Actions to take -
1 > Answer these questions about the mailing-list post below, one per line:
(a) At which URL can the <classloader> task be found?
(b) Which shading tool does Stephen Connolly give as an example?
(c) On what day and at what time did Stephen Connolly write his message?
2 > Continue the mailing-list post below, starting after its last line.

### Page ###

Posted by Peter Reilly <pe...@gmail.com>.
You may be able to use <classloader> from

http://enitsys.sourceforge.net/ant-classloadertask/

but with the same class in two places in the classpath,
you will have problems.

Peter




On Mon, Nov 1, 2010 at 11:46 PM, Peter Reilly
<pe...@gmail.com> wrote:
> It would be good to understand one word in three of that ;-)
> Peter
>
>
> On Mon, Nov 1, 2010 at 9:18 PM, Stephen Connolly
> <st...@gmail.com> wrote:
>> You could shade your ant task using a shading tool, eg maven-shade-plugin
>> then it would be in a different package and depend on classes in a different
>> package also (there may be non-maven shading tools for the maven averse ;-)

### Records provided ###

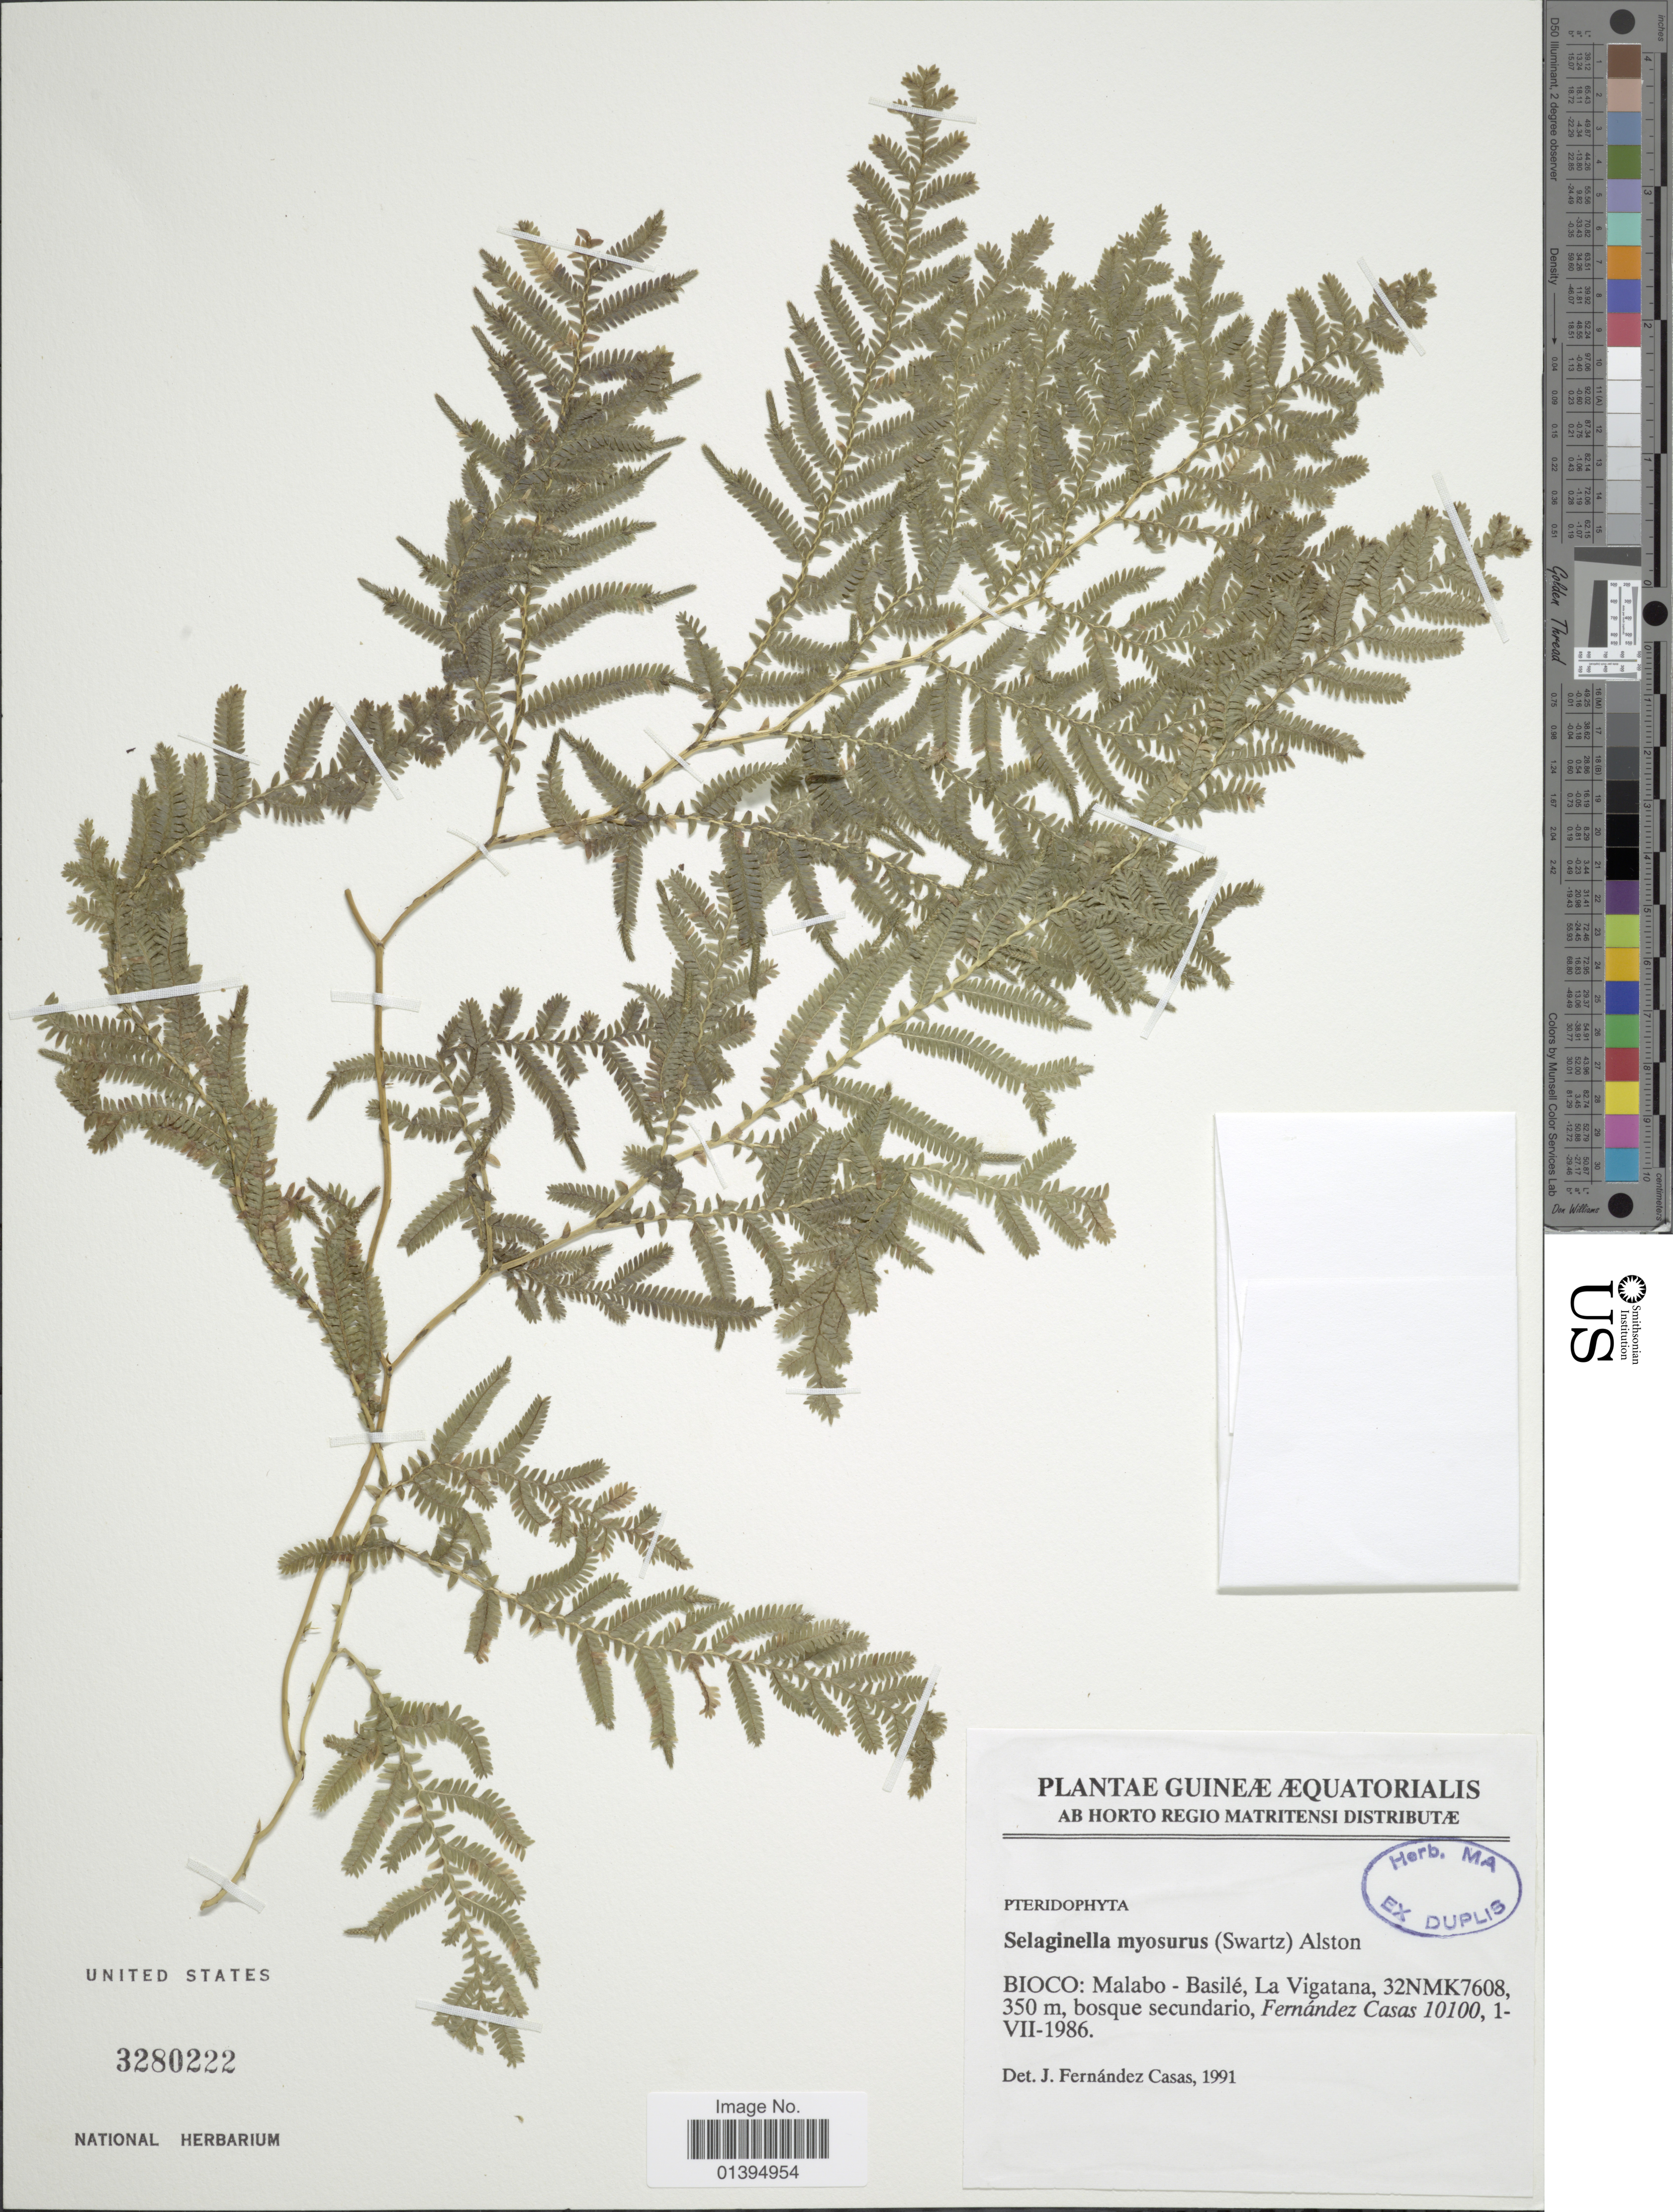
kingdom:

###
### Records provided ###

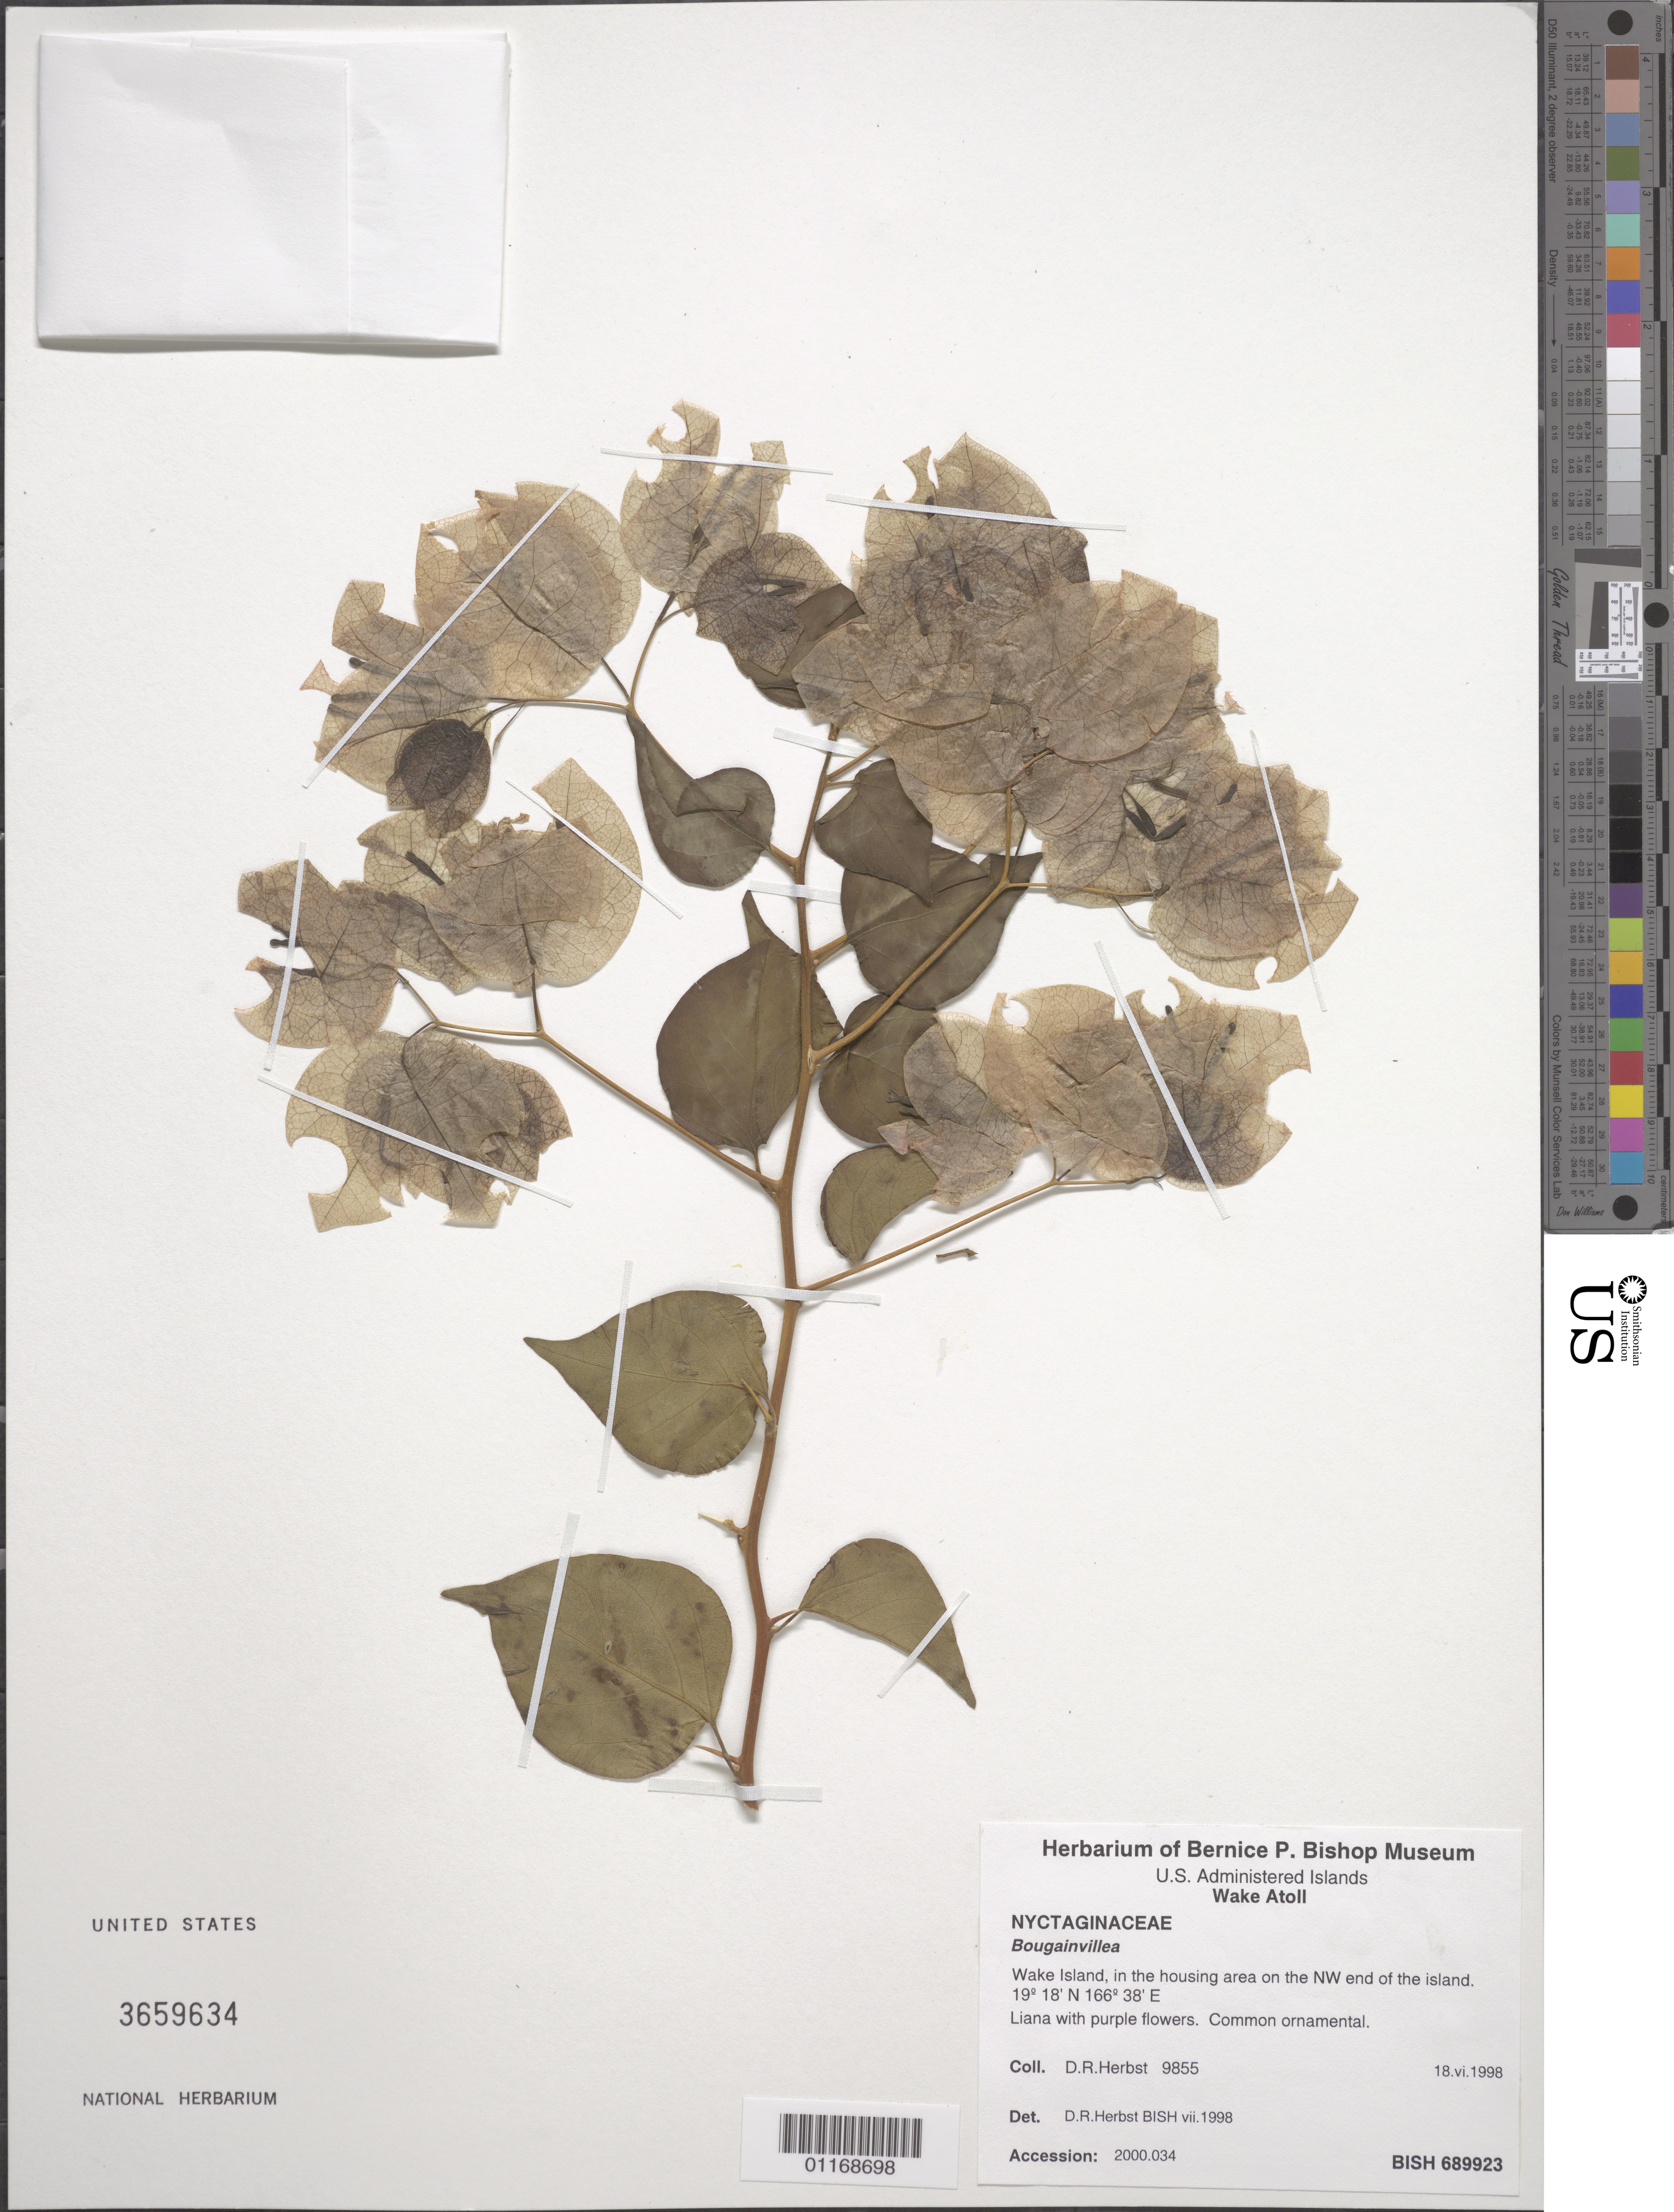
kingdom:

###

Task results -
1 >
(a) http://enitsys.sourceforge.net/ant-classloadertask/
(b) maven-shade-plugin
(c) Mon, Nov 1, 2010 at 9:18 PM

2 >
>> )
>>
>> On 1 Nov 2010 17:07, "Peter Reilly" <pe...@gmail.com> wrote:
>>
>> That will not work.
>> The jars in $ant.home/lib or ~/.ant/lib will
>> be in front in the classloader.
>>
>> Peter
>>
>>
>>
>> On Mon, Nov 1, 2010 at 4:23 PM, David Weintraub <qa...@gmail.com> wrote:
>>> When you use a <taskd...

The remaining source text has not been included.